Die Funktion des Gens reduzieren
Allerdings ist dabei noch Vorsicht geboten. „Bevor die Hemmung von ALK für die Behandlung von Adipositas beim Menschen in Erwägung gezogen werden kann, sind noch umfangreiche Untersuchungen zu möglichen Nebenwirkungen nötig", so Dr. Susanne Klaus vom Deutschen Institut für Ernährungsforschung in einem Kommentar zur IMBA-Studie. Auch wenn es in der Krebstherapie bereits entsprechende Medikamente, die das ALK-Gen hemmen, gibt. Dr. Penninger ist optimistisch: „Es ist durchaus realistisch, dass wir auch beim Menschen ALK blockieren oder seine Funktion reduzieren, um zu sehen, ob wir dann schlank bleiben." Unterstützung erhielt Dr.

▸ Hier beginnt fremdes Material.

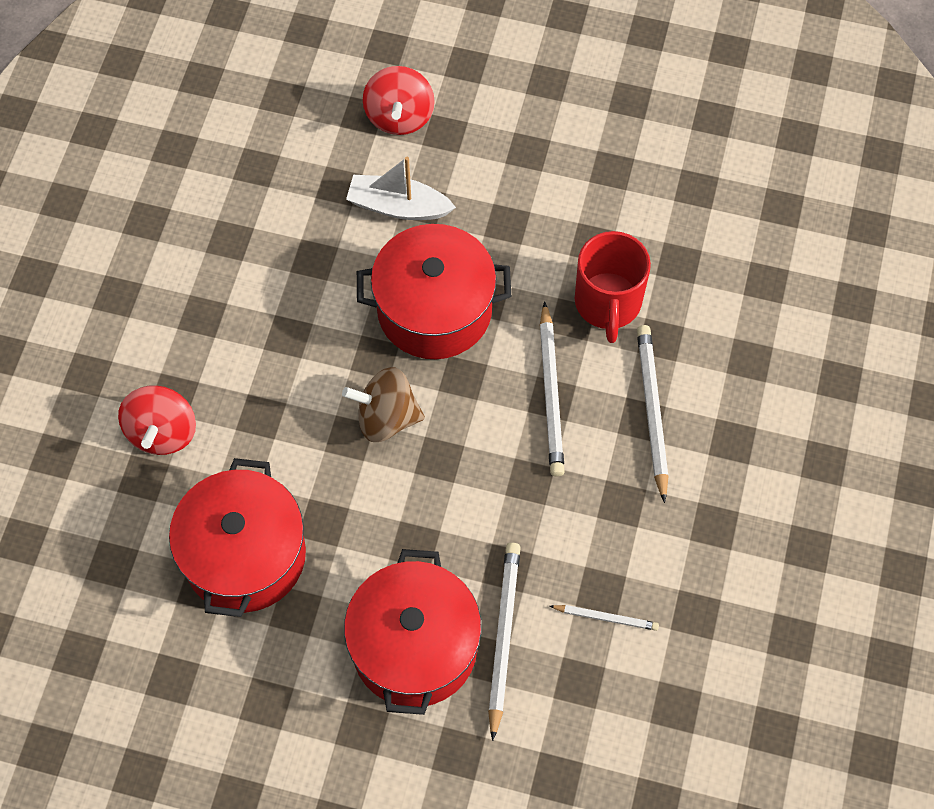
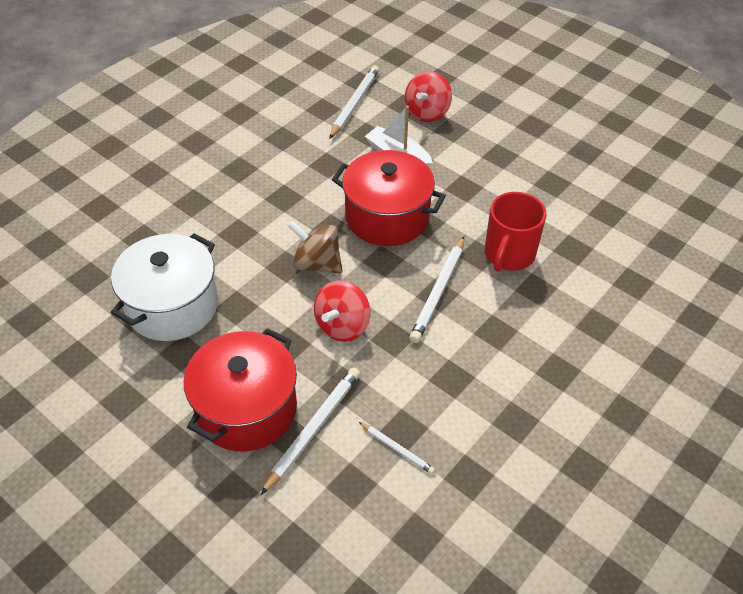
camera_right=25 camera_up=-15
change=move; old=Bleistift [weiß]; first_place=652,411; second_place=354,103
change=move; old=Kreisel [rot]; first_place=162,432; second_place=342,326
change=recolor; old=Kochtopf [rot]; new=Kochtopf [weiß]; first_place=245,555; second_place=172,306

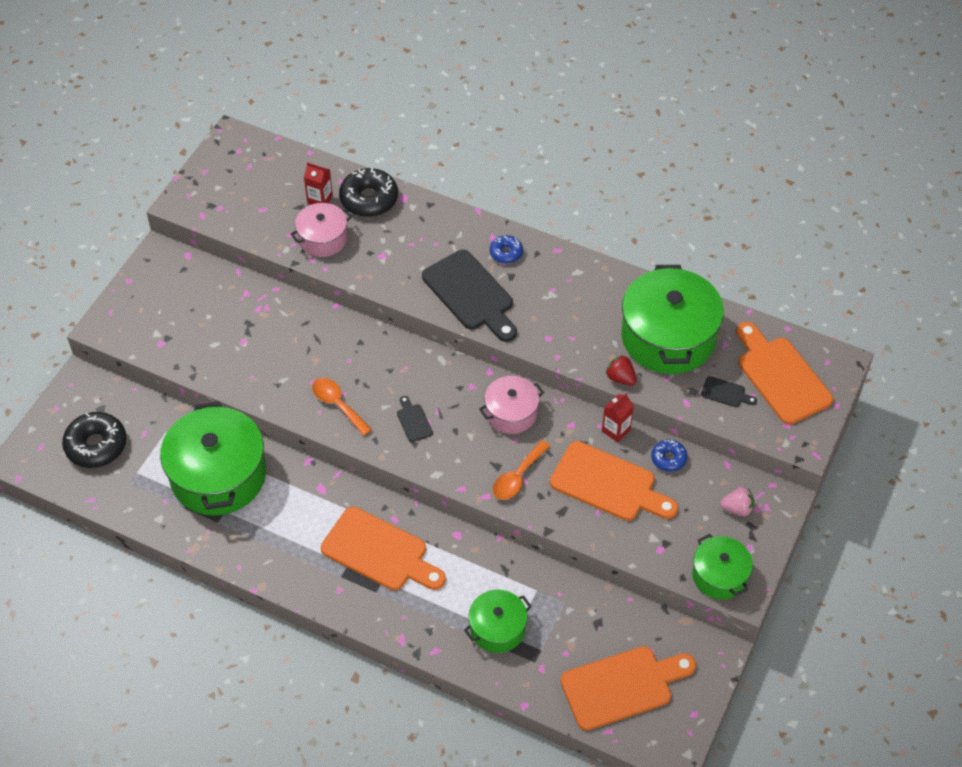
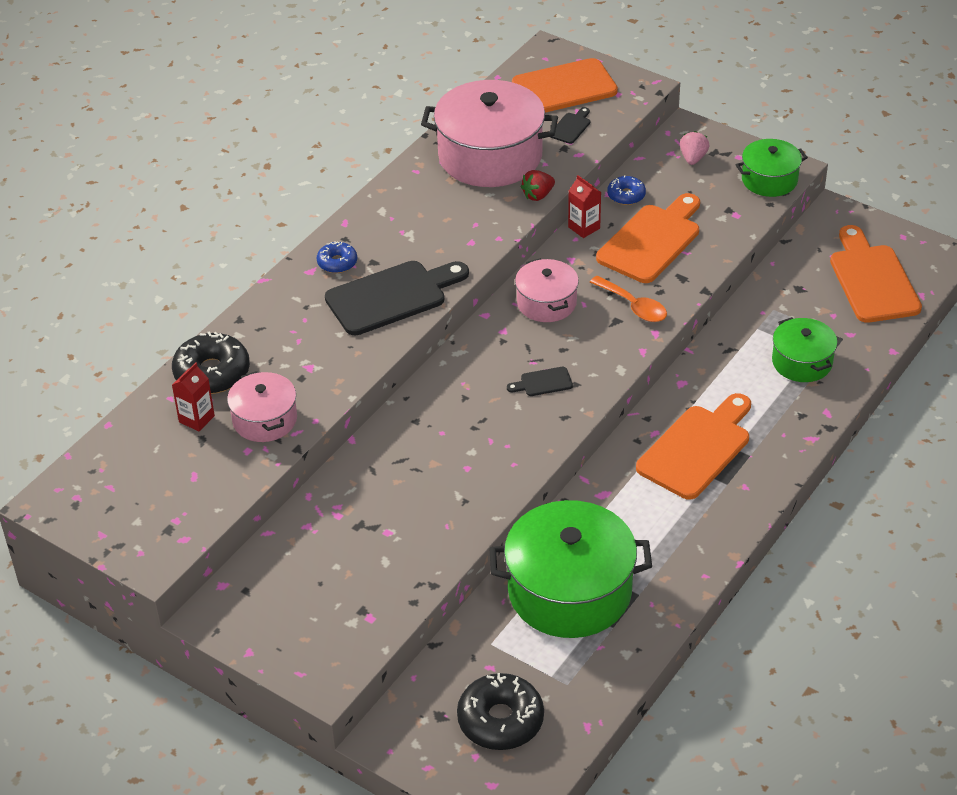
camera_right=-80 camera_up=-10
change=recolor; old=Kochtopf [grün]; new=Kochtopf [rosa]; first_place=668,337; second_place=490,156
change=delete; old=Löffel [orange]; first_place=337,404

Penninger von seinem nicht an der Studie beteiligten österreichischen Kollegen Prof. Bernhard Paulweber, dem Leiter der Abteilung Stoffwechselerkrankungen und medizinische Molekularbiologie an der Uniklinik Salzburg: „Diese Beobachtungen sind aus meiner Sicht bereits klinisch höchst relevant und könnten die Basis für die Entwicklung neuer Strategien zur Gewichtsreduktion legen." Allerdings sollten sich Faulenzer und Sportmuffel nicht vorschnell freuen, weil das ALK wahrscheinlich nur aufwendig und wohl nicht ohne Risiko im Gehirn blockiert werden kann. Was fraglos nur im Rahmen einer dringend notwendigen Therapie in Angriff genommen werden dürfte. Dr. Penninger machte gegenüber „kurier.at" allerdings schon Hoffnungen auf ein künftiges Medikament: „Nicht eine Pille zum Abnehmen, sondern eine Pille, um nicht zuzunehmen."